-- Start of Records provided --

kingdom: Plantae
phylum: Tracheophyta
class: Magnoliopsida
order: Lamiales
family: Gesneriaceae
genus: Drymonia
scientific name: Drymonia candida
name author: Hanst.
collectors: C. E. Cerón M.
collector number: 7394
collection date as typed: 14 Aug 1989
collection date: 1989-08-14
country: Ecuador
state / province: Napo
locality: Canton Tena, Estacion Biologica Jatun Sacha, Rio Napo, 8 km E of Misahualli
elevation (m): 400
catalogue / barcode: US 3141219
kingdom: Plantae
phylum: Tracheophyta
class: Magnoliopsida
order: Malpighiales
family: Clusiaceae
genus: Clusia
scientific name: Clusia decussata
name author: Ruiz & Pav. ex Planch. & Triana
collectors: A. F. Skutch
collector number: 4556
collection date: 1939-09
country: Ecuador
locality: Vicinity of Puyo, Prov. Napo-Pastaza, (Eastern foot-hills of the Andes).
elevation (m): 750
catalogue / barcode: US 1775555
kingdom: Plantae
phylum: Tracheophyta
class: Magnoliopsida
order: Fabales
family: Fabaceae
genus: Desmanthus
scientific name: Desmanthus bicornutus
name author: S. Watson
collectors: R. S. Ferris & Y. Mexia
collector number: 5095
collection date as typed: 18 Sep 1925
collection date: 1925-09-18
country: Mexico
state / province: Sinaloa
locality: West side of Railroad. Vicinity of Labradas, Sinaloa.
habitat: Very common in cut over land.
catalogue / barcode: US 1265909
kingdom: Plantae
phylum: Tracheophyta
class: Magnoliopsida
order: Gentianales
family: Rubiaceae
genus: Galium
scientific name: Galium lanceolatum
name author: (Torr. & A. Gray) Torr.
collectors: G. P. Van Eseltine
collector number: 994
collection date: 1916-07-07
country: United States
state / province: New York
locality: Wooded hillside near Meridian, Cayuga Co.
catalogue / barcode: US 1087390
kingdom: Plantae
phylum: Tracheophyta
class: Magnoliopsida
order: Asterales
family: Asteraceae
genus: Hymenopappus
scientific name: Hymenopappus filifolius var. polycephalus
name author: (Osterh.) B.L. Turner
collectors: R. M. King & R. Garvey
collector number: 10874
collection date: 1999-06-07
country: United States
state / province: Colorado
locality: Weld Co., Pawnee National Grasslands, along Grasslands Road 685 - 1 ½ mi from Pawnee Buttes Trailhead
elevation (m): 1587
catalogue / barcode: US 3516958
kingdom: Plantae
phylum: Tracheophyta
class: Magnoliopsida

-- End of Records provided --

What is required: Gather every line of the listing that contains the string "elevation".

Answer to this task:
elevation (m): 400
elevation (m): 750
elevation (m): 1587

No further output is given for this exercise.